Still other experts suggest that many people feel animals are more vulnerable and innocent than humans.
"An animal is much more of a victim than a human being," says Bernard Rollin, a philosophy professor at Colorado State University at Fort Collins. "When you see a homeless person, you say to yourself, 'Well, they don't have to live like that. They can pick themselves up by their bootstraps.' But an animal is incapable of action on its own behalf. Innocence is the thing. And children are primordially innocent like animals."
Research indicates that we show greater compassion to animals that are more similar to us genetically (primates) as well as to those species that we have relationships with, such as dogs, cats, rabbits, birds and even turtles.
And as we have become more sensitive to such moral issues as the ethics of scientific testing on certain animals, we have become less tolerant of even the slightest display of animal suffering.

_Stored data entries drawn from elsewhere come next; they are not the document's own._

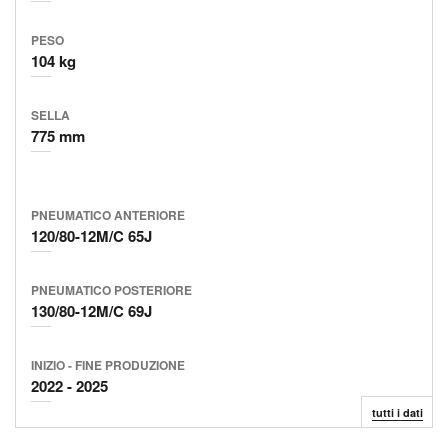
PESO
104 kg
SELLA
775 mm
PNEUMATICO ANTERIORE
120/80-12M/C 65J
PNEUMATICO POSTERIORE
130/80-12M/C 69J
INIZIO
FINE
PRODUZIONE
2022
2025
tutti i dati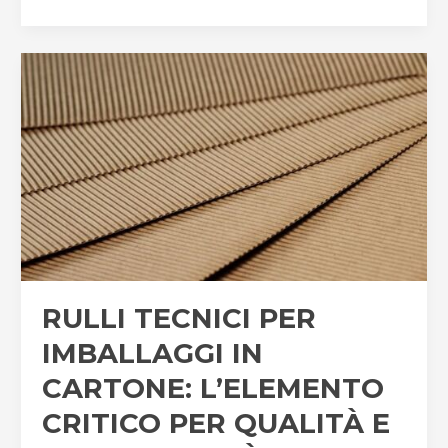
AVANZATA
PER
PRESTAZIONI
SUPERIORI
RULLI TECNICI PER
IMBALLAGGI IN
CARTONE: L’ELEMENTO
CRITICO PER QUALITÀ E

"There are three human attributes people give to animals: being baby-like or socially cute like cats and dogs, with their big eyes; being social, like prairie dogs; and being intelligent, like whales and dolphins," says Alan Beck, professor of animal ethology at Purdue University. "If I went into a burning building to grab my kids no one would be surprised, but when a cat does it, it is making human judgment."
Beck found in studies that 99% of pet owners report talking to their animals and that 75% of children say they confide in their pets. Such intimacy is culturally acceptable and certainly fosters the public's weakness for an animal in distress.
"Because whales are considered intelligent, those whales rescued in Alaska became the poster child for all whales in trouble. This was the most inappropriate form of anthropomorphism. Marine ethologists were saying it was a great waste of money, that whales get trapped regularly and that the money would have been better spent on conservation of the entire species."